Development Cannot Be Fragmented
In villages where watershed work is underway, Sun Pharma also invests in strengthening primary healthcare centres, cancer screening outreach, school infrastructure, digital classrooms, and skill development programmes.
“If we only fix water and ignore health and education, we are solving only part of the problem,” Mr. Gowda says. “Development cannot be disjointed.”
Human capital remains central. “When you invest in people their health, skills, and education every other intervention becomes stronger.”
CSR, in his view, must move beyond cheque writing. “Philanthropy gives without expectation. But responsible CSR must look at social return on investment. Every rupee should create lasting value.”

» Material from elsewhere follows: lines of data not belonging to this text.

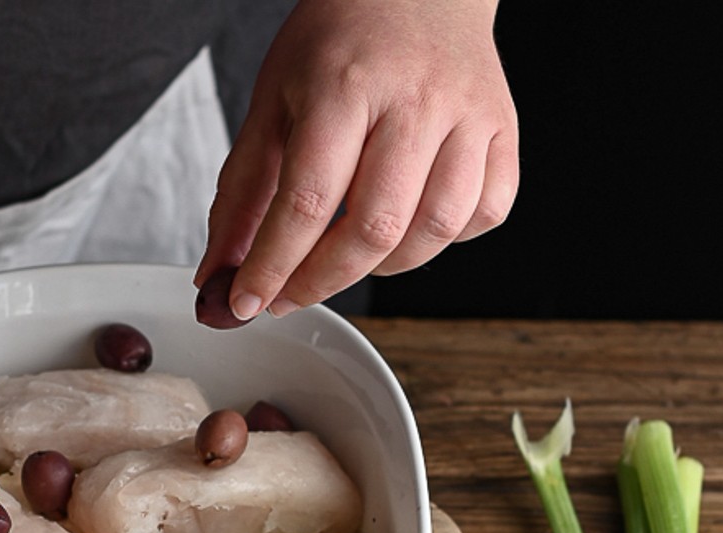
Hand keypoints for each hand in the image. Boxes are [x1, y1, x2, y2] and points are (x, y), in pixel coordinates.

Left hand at [196, 0, 518, 317]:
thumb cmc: (341, 39)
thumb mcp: (272, 102)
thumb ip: (244, 192)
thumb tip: (218, 274)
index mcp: (345, 85)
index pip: (307, 202)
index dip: (273, 266)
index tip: (248, 302)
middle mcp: (417, 99)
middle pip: (374, 227)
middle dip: (321, 281)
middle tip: (289, 294)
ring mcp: (470, 115)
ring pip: (434, 230)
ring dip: (381, 268)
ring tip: (346, 256)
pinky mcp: (503, 129)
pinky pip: (484, 214)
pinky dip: (442, 241)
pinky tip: (407, 226)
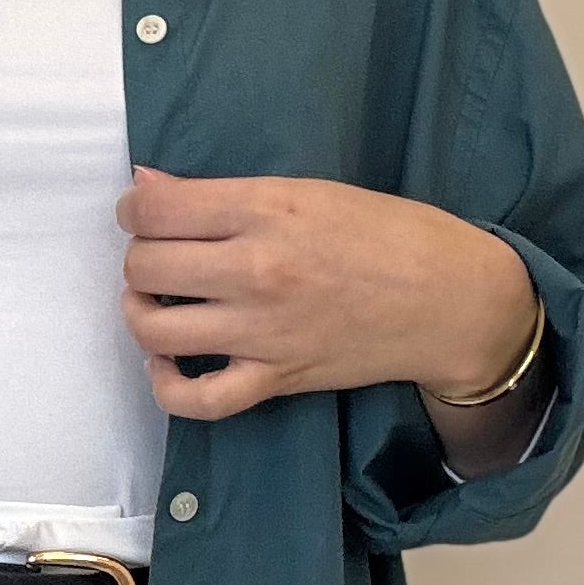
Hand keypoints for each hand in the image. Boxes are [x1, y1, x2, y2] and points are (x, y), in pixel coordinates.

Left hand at [115, 167, 539, 419]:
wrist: (450, 299)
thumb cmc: (387, 233)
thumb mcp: (307, 190)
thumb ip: (222, 193)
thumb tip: (146, 184)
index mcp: (265, 211)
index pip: (154, 211)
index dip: (133, 210)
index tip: (142, 214)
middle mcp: (256, 271)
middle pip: (145, 268)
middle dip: (139, 259)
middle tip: (160, 257)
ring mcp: (262, 331)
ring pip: (154, 330)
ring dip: (140, 314)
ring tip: (155, 303)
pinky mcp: (275, 378)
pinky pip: (196, 400)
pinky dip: (166, 385)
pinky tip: (166, 362)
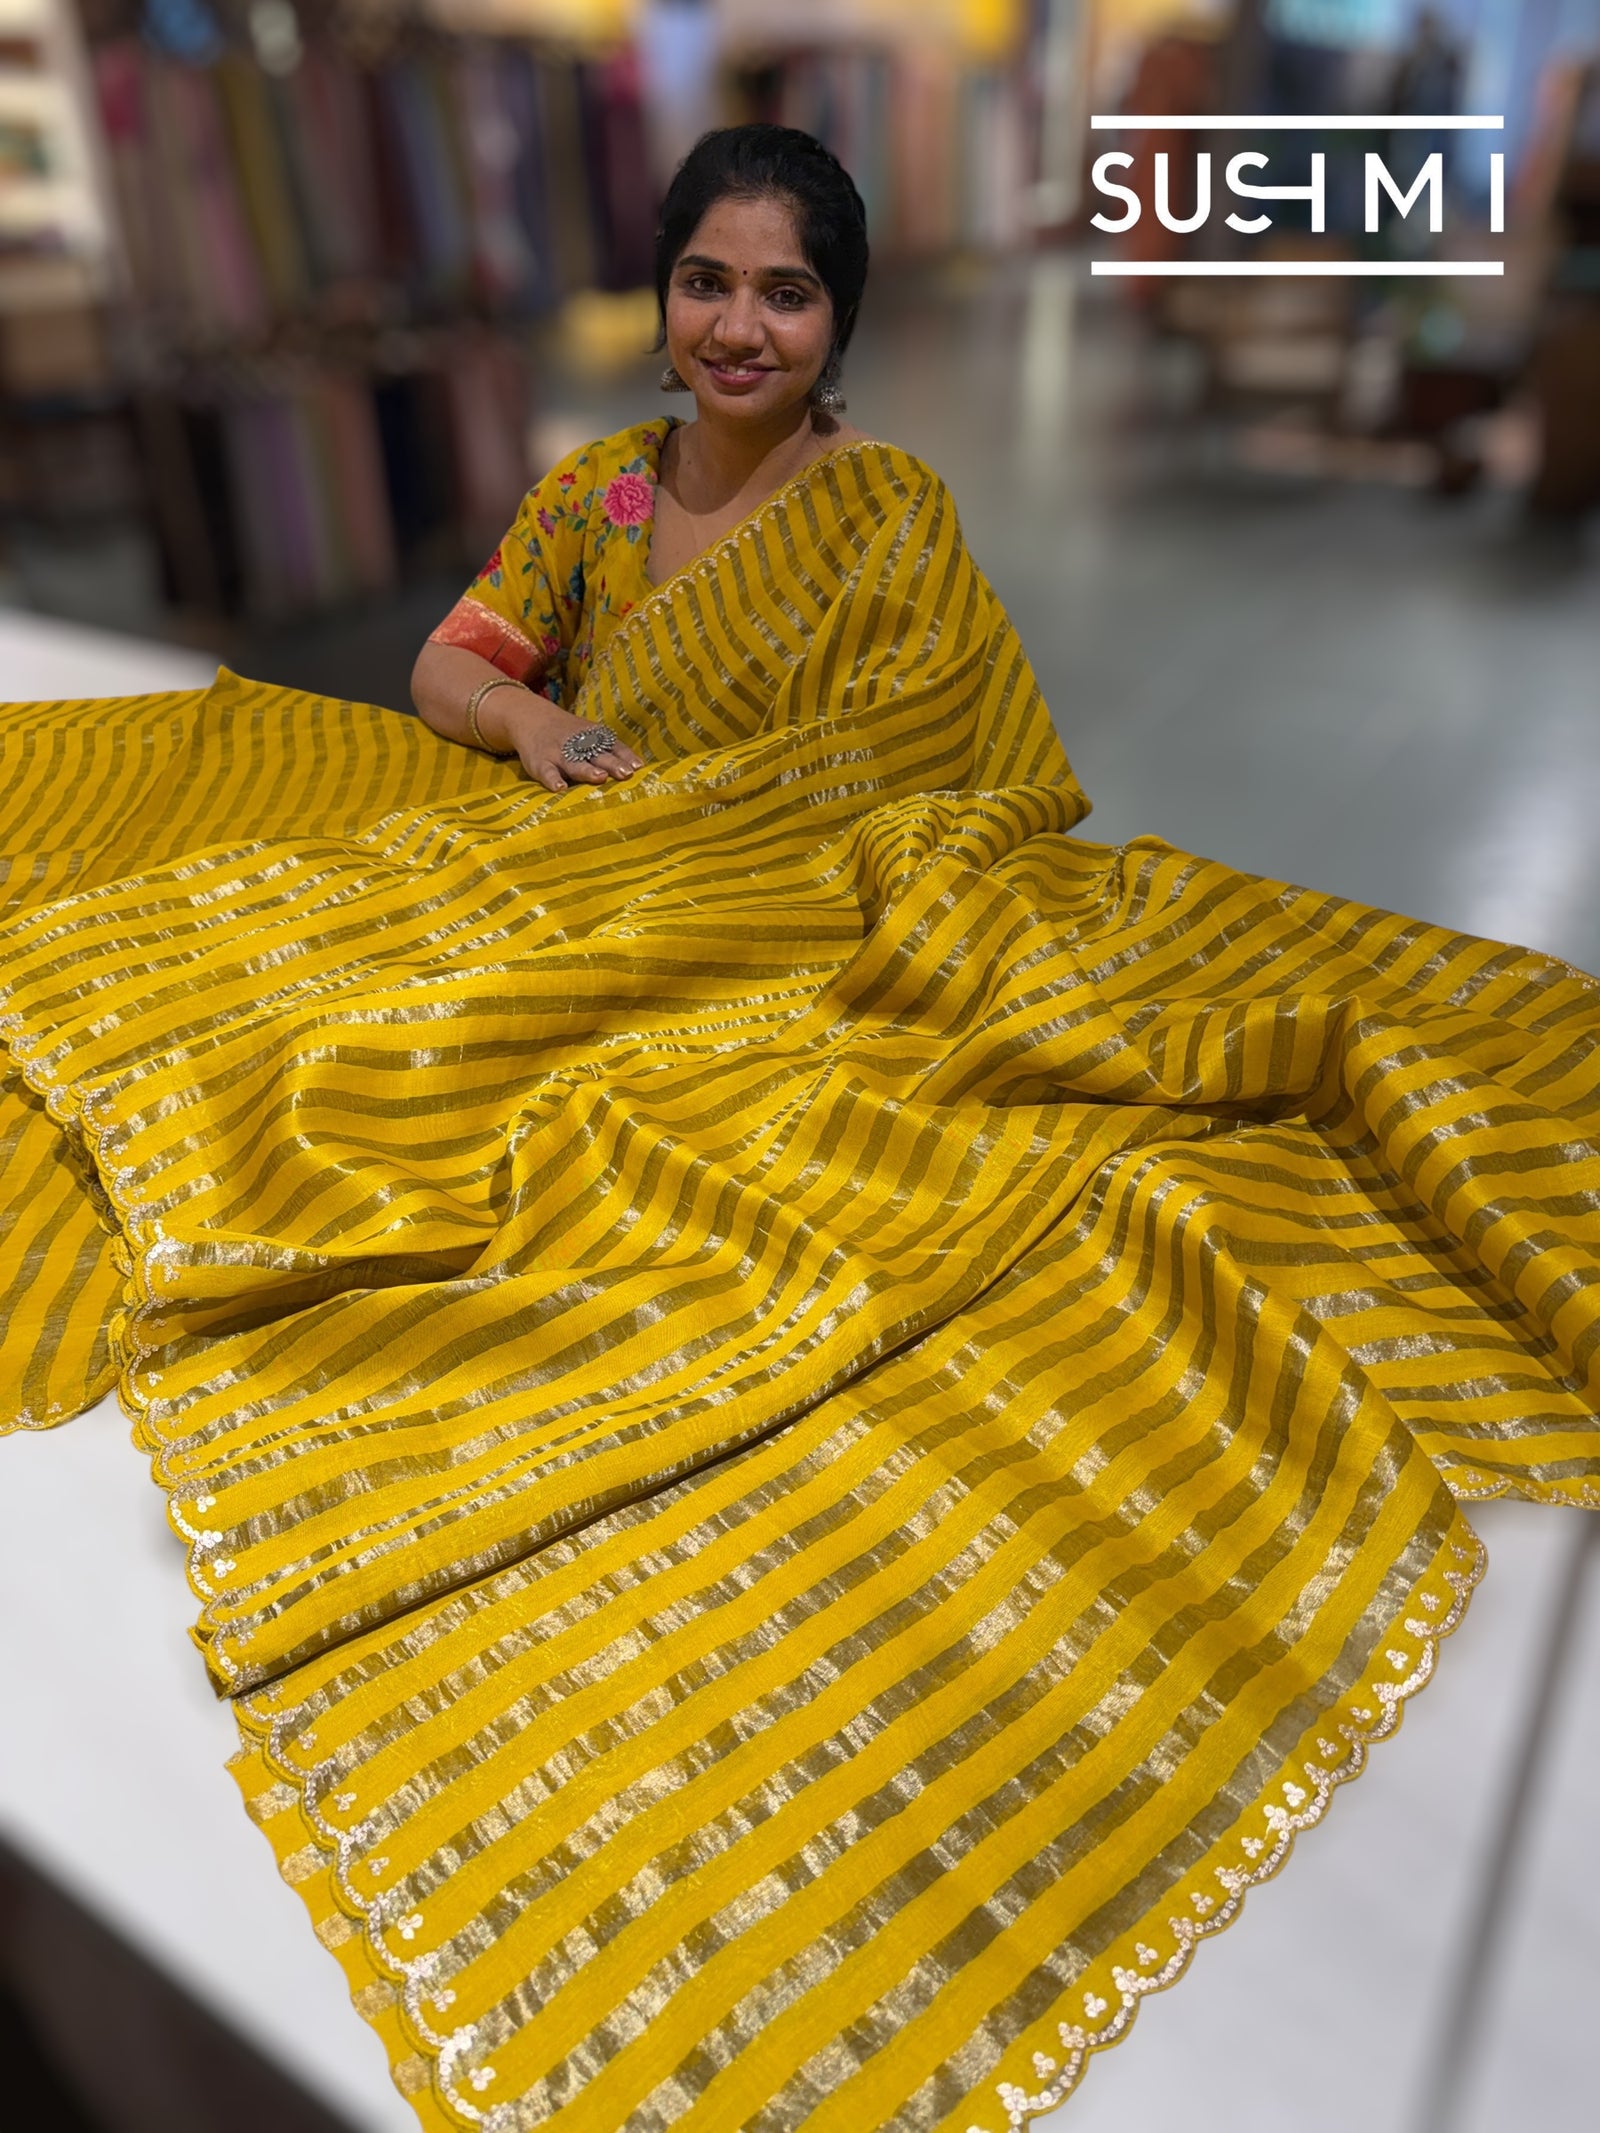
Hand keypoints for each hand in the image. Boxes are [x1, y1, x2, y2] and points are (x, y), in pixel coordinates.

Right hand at [479, 689, 644, 792]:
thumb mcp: (591, 735)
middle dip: (611, 763)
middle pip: (597, 754)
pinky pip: (547, 772)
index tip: (638, 768)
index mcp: (592, 737)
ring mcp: (558, 753)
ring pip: (574, 763)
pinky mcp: (540, 763)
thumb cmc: (570, 734)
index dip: (624, 756)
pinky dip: (552, 779)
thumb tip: (640, 767)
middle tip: (625, 773)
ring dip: (587, 770)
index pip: (612, 745)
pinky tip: (560, 788)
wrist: (532, 720)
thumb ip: (613, 750)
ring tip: (600, 777)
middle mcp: (577, 744)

That value is amplified through convergence — with NGOs, with communities, and with government stakeholders. “Sun Pharma alone has finite resources. Ambuja Foundation alone has finite resources. But when we align our strengths, the impact becomes greater than what either of us could achieve on our own.”
Redefining Scale
So, what does scale mean going forward? “Scale is extension and adoption of outcomes,” Mr. Gowda reflects. “If Gram Panchayats integrate water budgeting into annual plans, if neighbouring villages replicate successful models, if district administrations converge schemes based on demonstrated results, that is scale.”
And that kind of scale cannot be achieved in isolation. In watershed development, progress is gradual. But when built on partnership, it is enduring. And that brings him back to his original belief:
In the social sector, addition is not enough. If we truly want impact, we must multiply and multiplication only happens through partnership.